El tiempo muerto. Eso es lo peor del bondi. Cuando vas amontonado a cuatro decenas de personas y no podés leer porque no hay margen para dar vuelta la página, ni boludear con el teléfono por cagazo a que te lo afanen. Cuando no podés escuchar música porque el colectivero o los otros pasajeros se pasan de rosca con lo que escuchan y entonces invaden tu espacio personal sonoro por más que intentes defenderte con tus auriculares vomitando Death metal a toda castaña. O hay tanta gente apilada que no podés cambiar la canción y te fumás entero el disco de Lali sin poder hacer nada.
Lo peor del tiempo muerto es que cuando conseguís aislarte del resto de los otros todavía quedás vos, en tu propia compañía, inmune al subterfugio de los otros y entonces el balero se enrosca y quedás vos, ahí, con suerte agarrado al pasamanos, con suerte apoyando en algún lado, rodeado en todos los flancos pero solo, con tus ideas adentro del caño humeante de la rumia, apuntándote a la frente sin misericordia.

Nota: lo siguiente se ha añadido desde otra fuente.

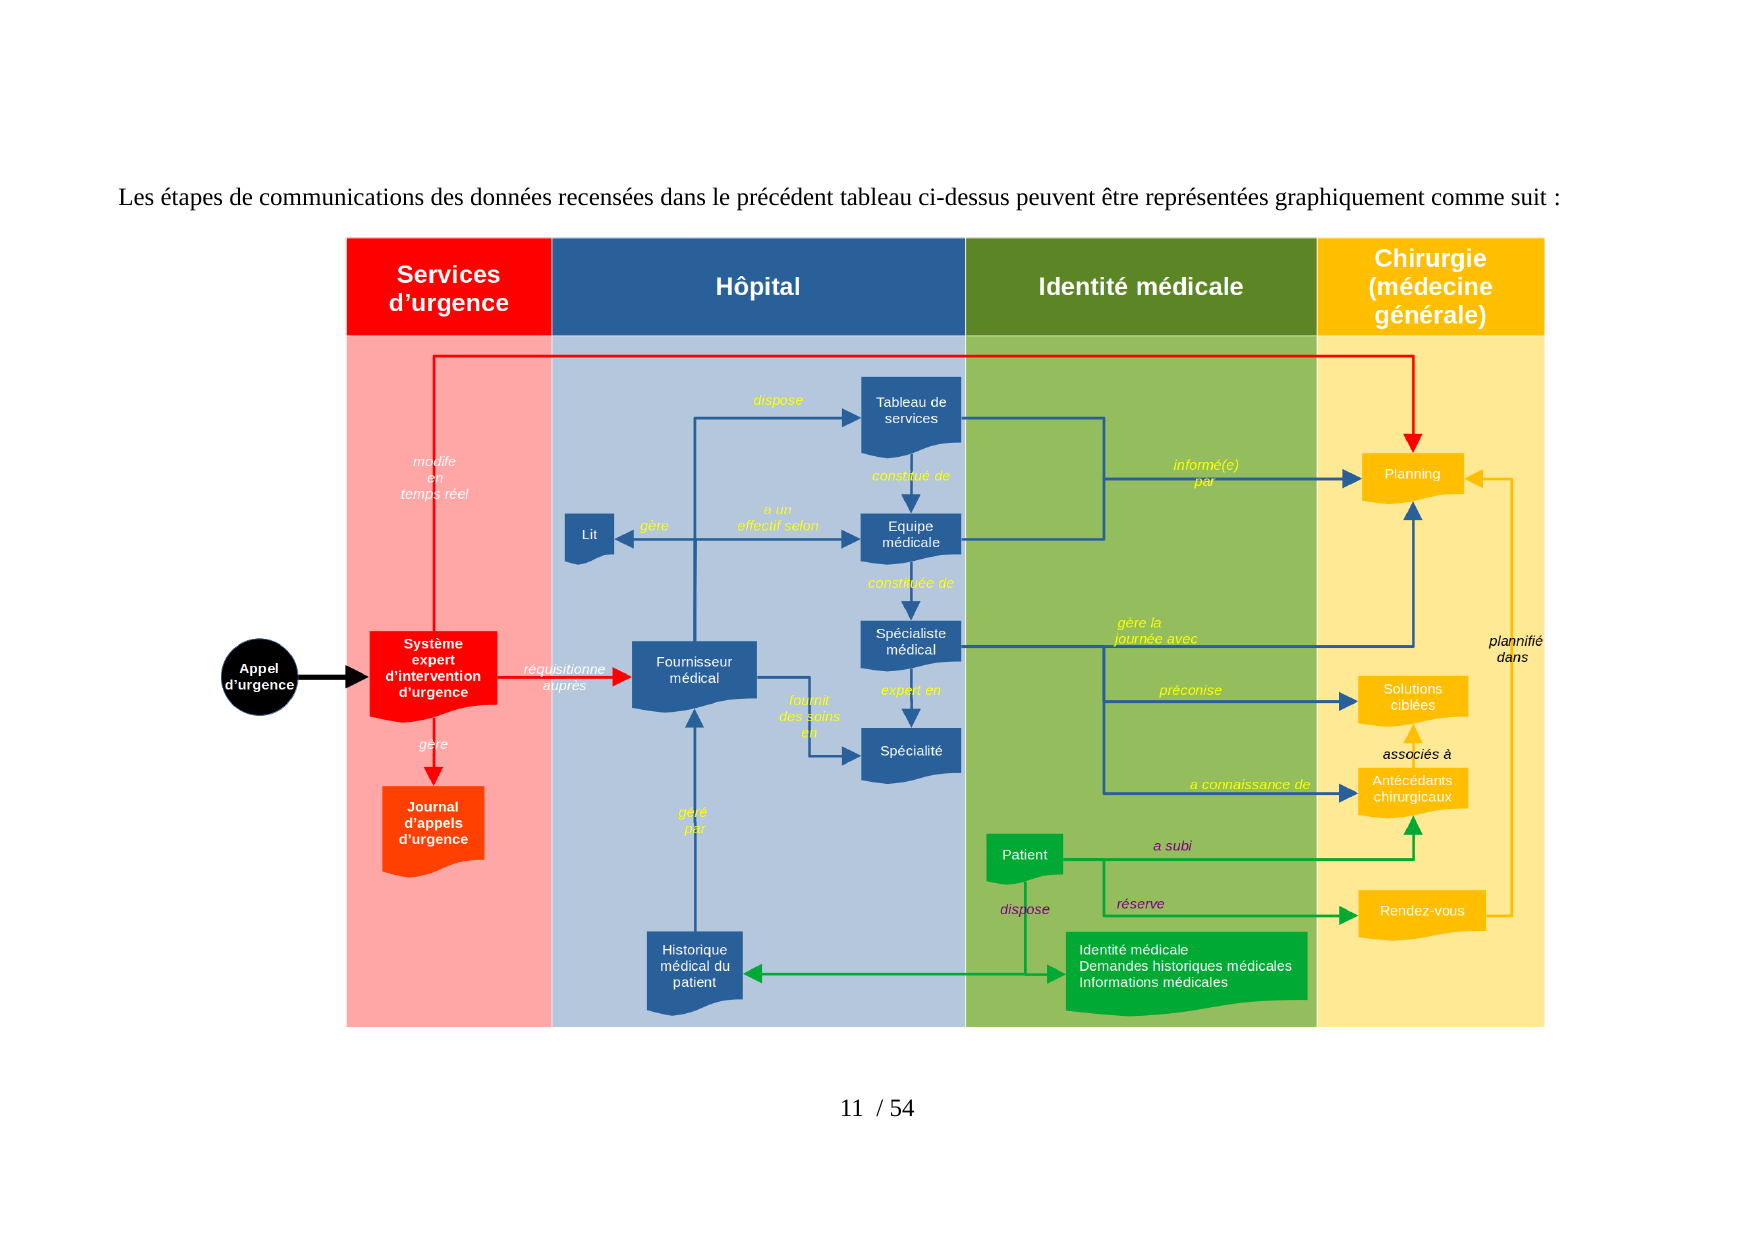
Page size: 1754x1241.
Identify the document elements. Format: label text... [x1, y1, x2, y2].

text Les étapes de communications des données recensées dans le précédent tableau ci-dessus peuvent être représentées graphiquement comme suit : [118, 182, 1636, 211]
picture [207, 230, 1547, 1029]
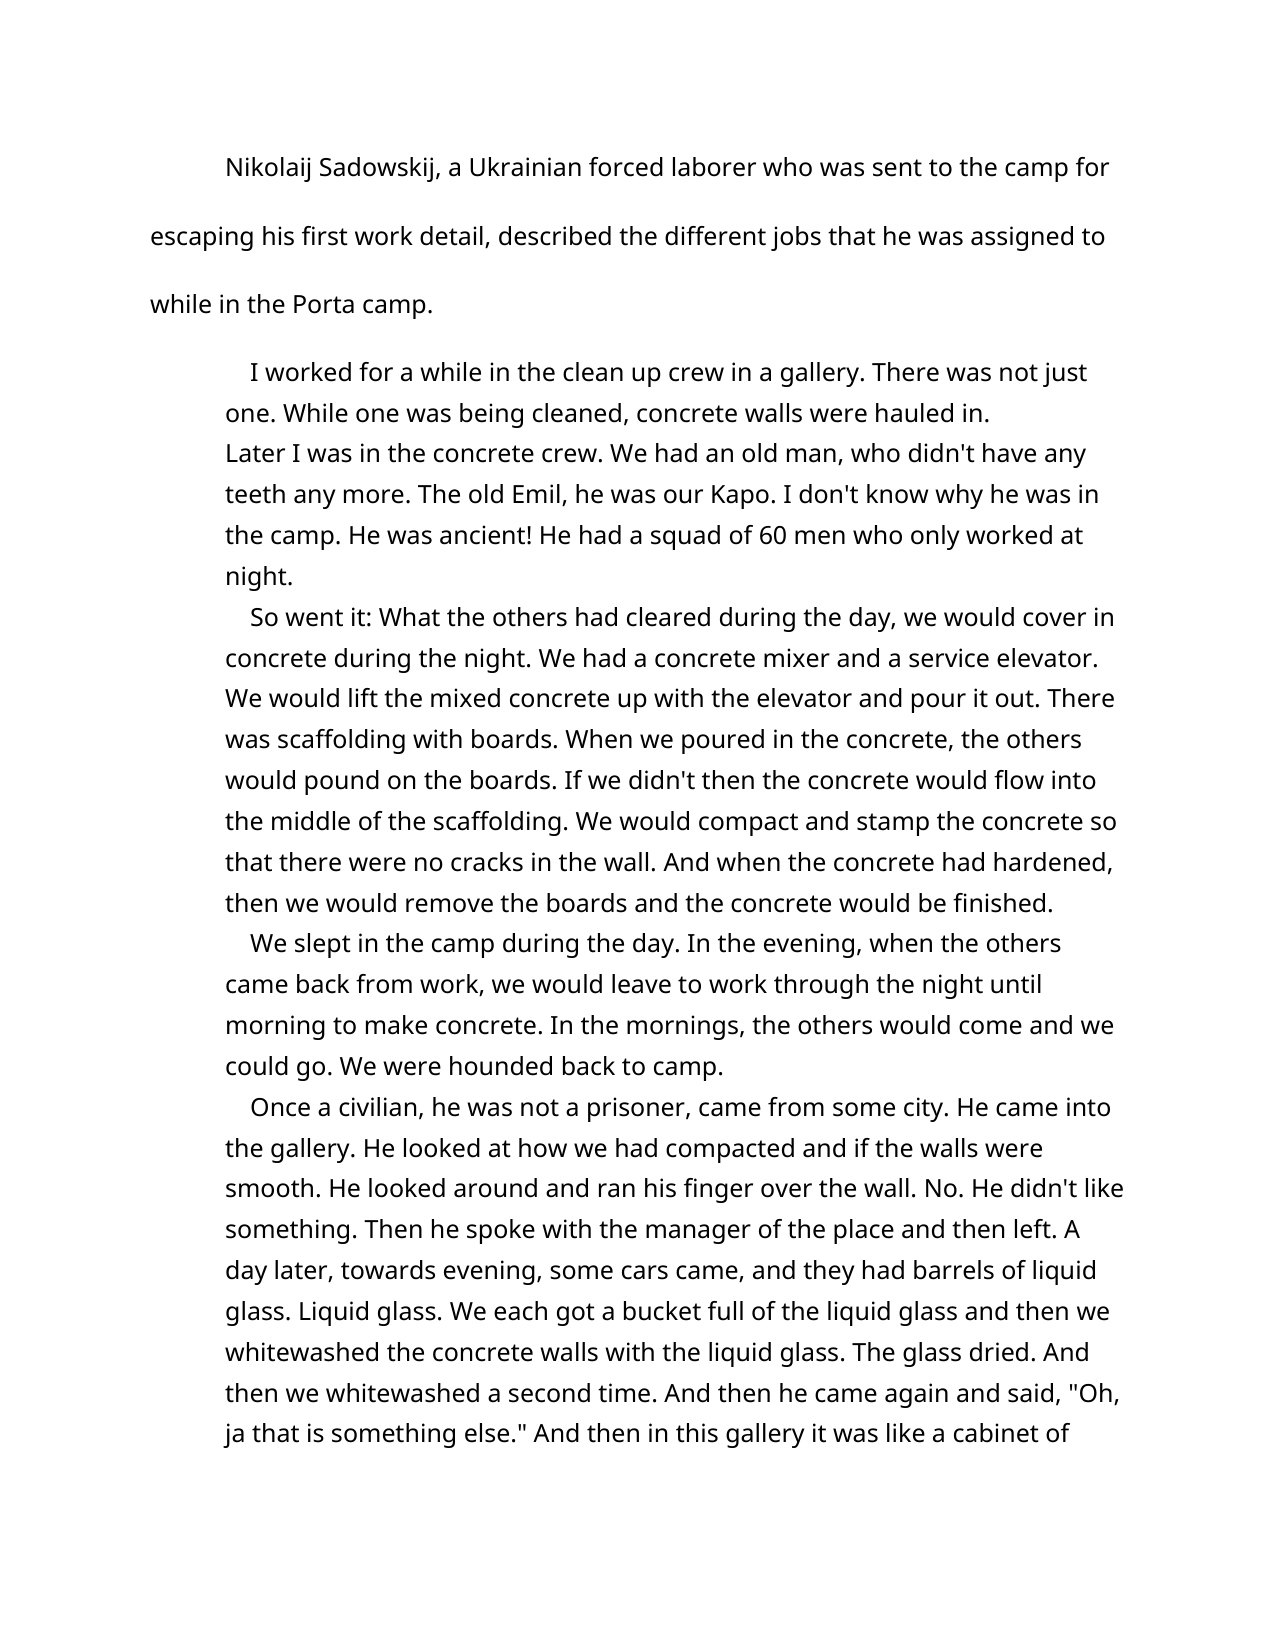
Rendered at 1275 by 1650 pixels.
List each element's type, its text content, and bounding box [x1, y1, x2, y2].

text So went it: What the others had cleared during the day, we would cover in concrete during the night. We had a concrete mixer and a service elevator. We would lift the mixed concrete up with the elevator and pour it out. There was scaffolding with boards. When we poured in the concrete, the others would pound on the boards. If we didn't then the concrete would flow into the middle of the scaffolding. We would compact and stamp the concrete so that there were no cracks in the wall. And when the concrete had hardened, then we would remove the boards and the concrete would be finished. [225, 599, 1125, 919]
text We slept in the camp during the day. In the evening, when the others came back from work, we would leave to work through the night until morning to make concrete. In the mornings, the others would come and we could go. We were hounded back to camp. [225, 926, 1125, 1083]
text Nikolaij Sadowskij, a Ukrainian forced laborer who was sent to the camp for escaping his first work detail, described the different jobs that he was assigned to while in the Porta camp. [150, 150, 1125, 320]
text Once a civilian, he was not a prisoner, came from some city. He came into the gallery. He looked at how we had compacted and if the walls were smooth. He looked around and ran his finger over the wall. No. He didn't like something. Then he spoke with the manager of the place and then left. A day later, towards evening, some cars came, and they had barrels of liquid glass. Liquid glass. We each got a bucket full of the liquid glass and then we whitewashed the concrete walls with the liquid glass. The glass dried. And then we whitewashed a second time. And then he came again and said, "Oh, ja that is something else." And then in this gallery it was like a cabinet of [225, 1089, 1125, 1450]
text Later I was in the concrete crew. We had an old man, who didn't have any teeth any more. The old Emil, he was our Kapo. I don't know why he was in the camp. He was ancient! He had a squad of 60 men who only worked at night. [225, 436, 1125, 593]
text I worked for a while in the clean up crew in a gallery. There was not just one. While one was being cleaned, concrete walls were hauled in. [225, 354, 1125, 429]
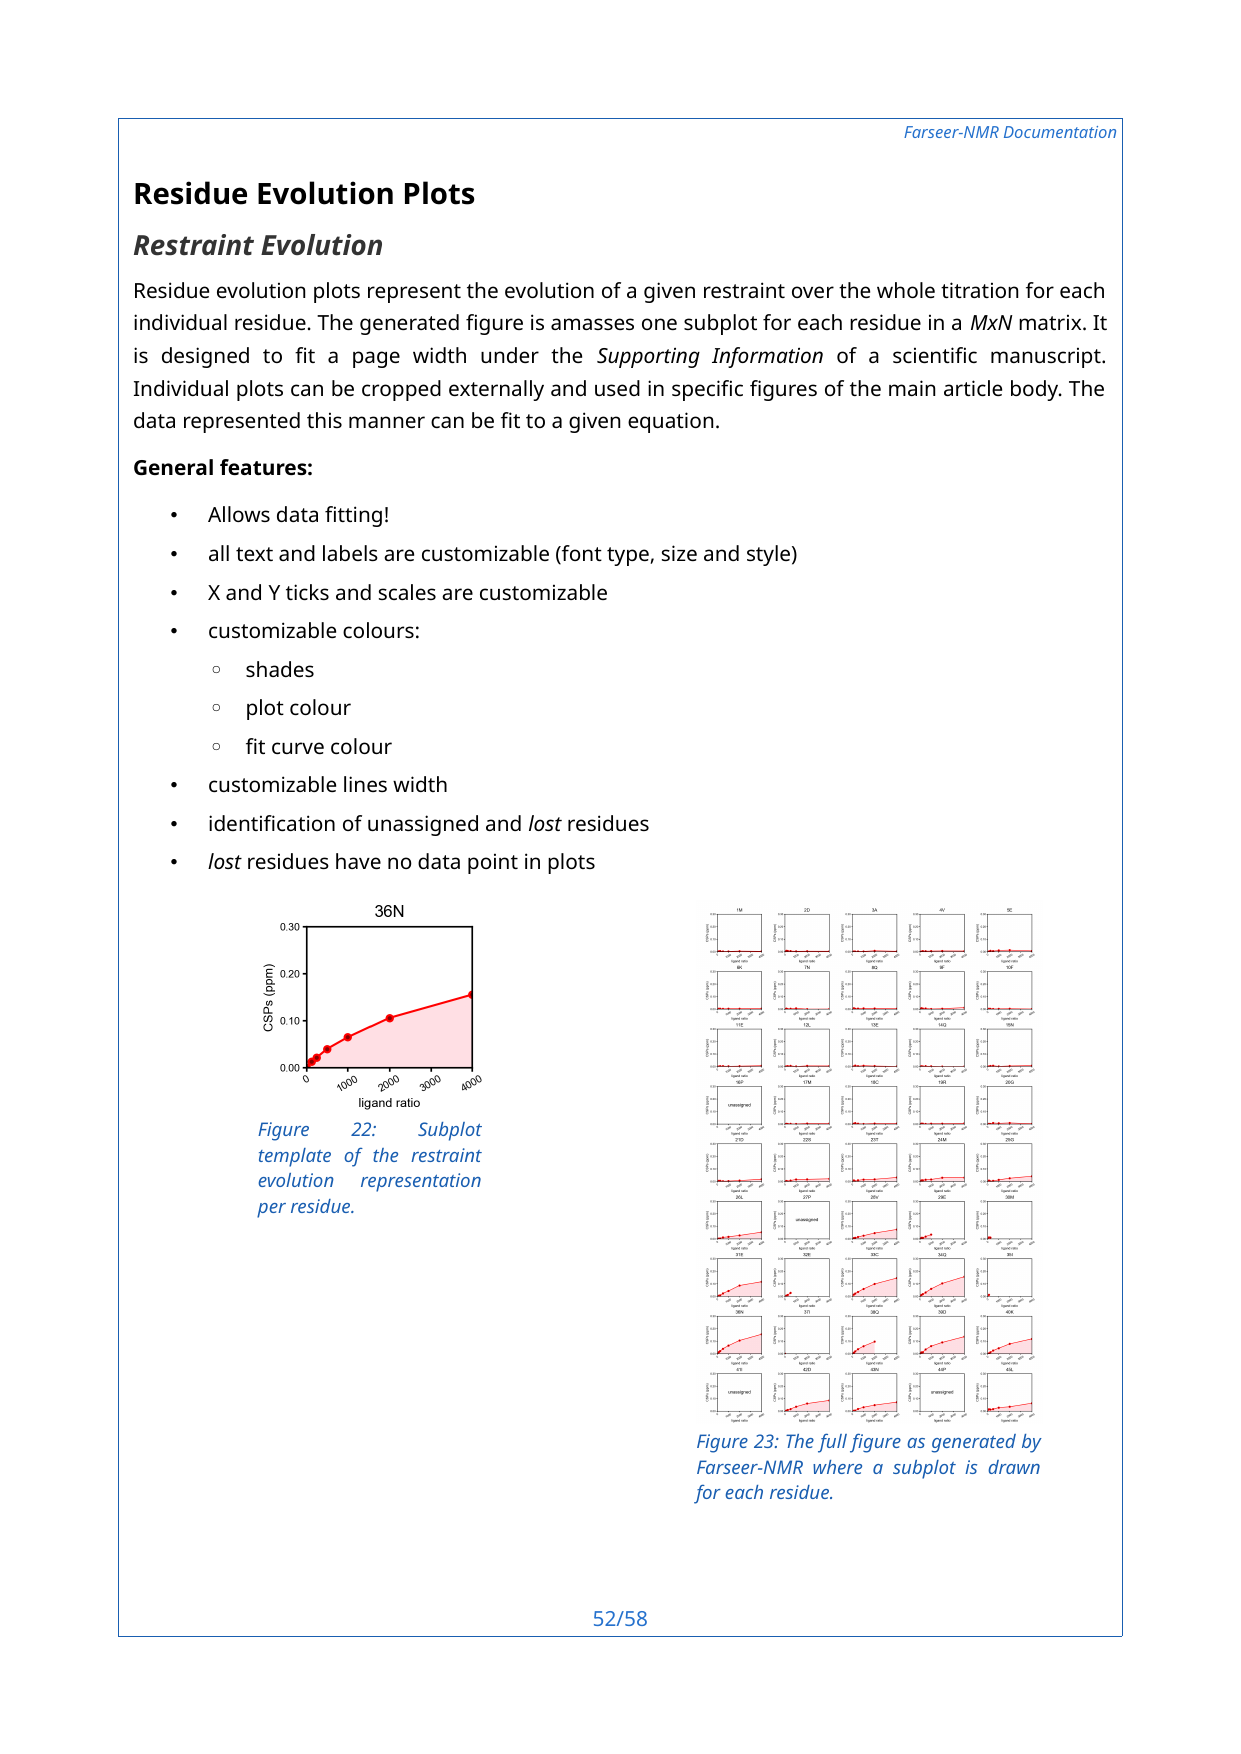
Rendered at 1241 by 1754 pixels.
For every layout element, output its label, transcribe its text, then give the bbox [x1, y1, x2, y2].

list shades [208, 655, 1119, 683]
subtitle Residue Evolution Plots [133, 173, 1119, 213]
table_header [121, 895, 620, 1539]
list customizable lines width [170, 770, 1119, 799]
list X and Y ticks and scales are customizable [170, 578, 1119, 606]
table_header [620, 895, 1119, 1539]
text General features: [133, 453, 1107, 482]
list all text and labels are customizable (font type, size and style) [170, 539, 1119, 568]
list Allows data fitting! [170, 501, 1119, 529]
list fit curve colour [208, 732, 1119, 760]
text Residue evolution plots represent the evolution of a given restraint over the whole titration for each individual residue. The generated figure is amasses one subplot for each residue in a MxN matrix. It is designed to fit a page width under the Supporting Information of a scientific manuscript. Individual plots can be cropped externally and used in specific figures of the main article body. The data represented this manner can be fit to a given equation. [133, 276, 1107, 435]
picture [257, 900, 484, 1111]
picture [696, 900, 1043, 1424]
list plot colour [208, 693, 1119, 722]
list lost residues have no data point in plots [170, 847, 1119, 876]
list identification of unassigned and lost residues [170, 809, 1119, 837]
subtitle Restraint Evolution [133, 226, 1119, 263]
list customizable colours: [170, 616, 1119, 645]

Algo así le pasa al pibe con los ojos delineados que va sentado del otro lado de la barandita que separa al no man’s land de los territorios del fondo. El pibe va sentado en el primer asiento de la fila individual. Tiene tres personas gruesas que la estampan contra el vidrio. Es morocho, tiene ojeras. Usa auriculares y un perfume dulsón y penetrante, casi escandaloso. Tiene la mirada clavada en el vidrio, perdida. Cuando al entrar a Ciudad Evita divisamos la estación Querandi del ferrocarril Belgrano Sur, la claridad aguachenta del conurbano le pega de lleno en la jeta. Sin una mueca, sin un moqueo ni nada que lo justifique, llora. No son lágrimas de sueño, ni lágrimas de frío. A cierta edad ya estuvimos de los dos lados de varios mostradores como para saber cuándo la procesión que va por dentro se transforma en turba iracunda.
Dicen que el cuerpo es sabio, pero mienten. El cuerpo que se somete a la parte irracional de nosotros es como la esperanza macrista, quiere vivir mejor pero le da todo su sueldo a su esposo drogadicto. Así que así, de la nada, estoy parado frente a una pibe que llora mirando el horizonte sin darse cuenta, o sí, y no le importa; con esa cosa negra que se pone en los ojos abriéndole tajos negros en mitad de los cachetes.
Saco un pañuelo descartable. Lo agito a la altura de sus ojos. No digo una palabra. El pibe sale de su ensimismamiento. Tarda uno o dos segundos en entender. Se ruboriza. Me lo acepta. Susurra un gracias avergonzado, inaudible, sin cruzarme la mirada. Cuando el bondi frena de golpe veo la oportunidad de hacer lugar y darme vuelta para no mirarlo. Menos mal. Nada más indecoroso que derrumbarse en un mundo tan pulguiento como este.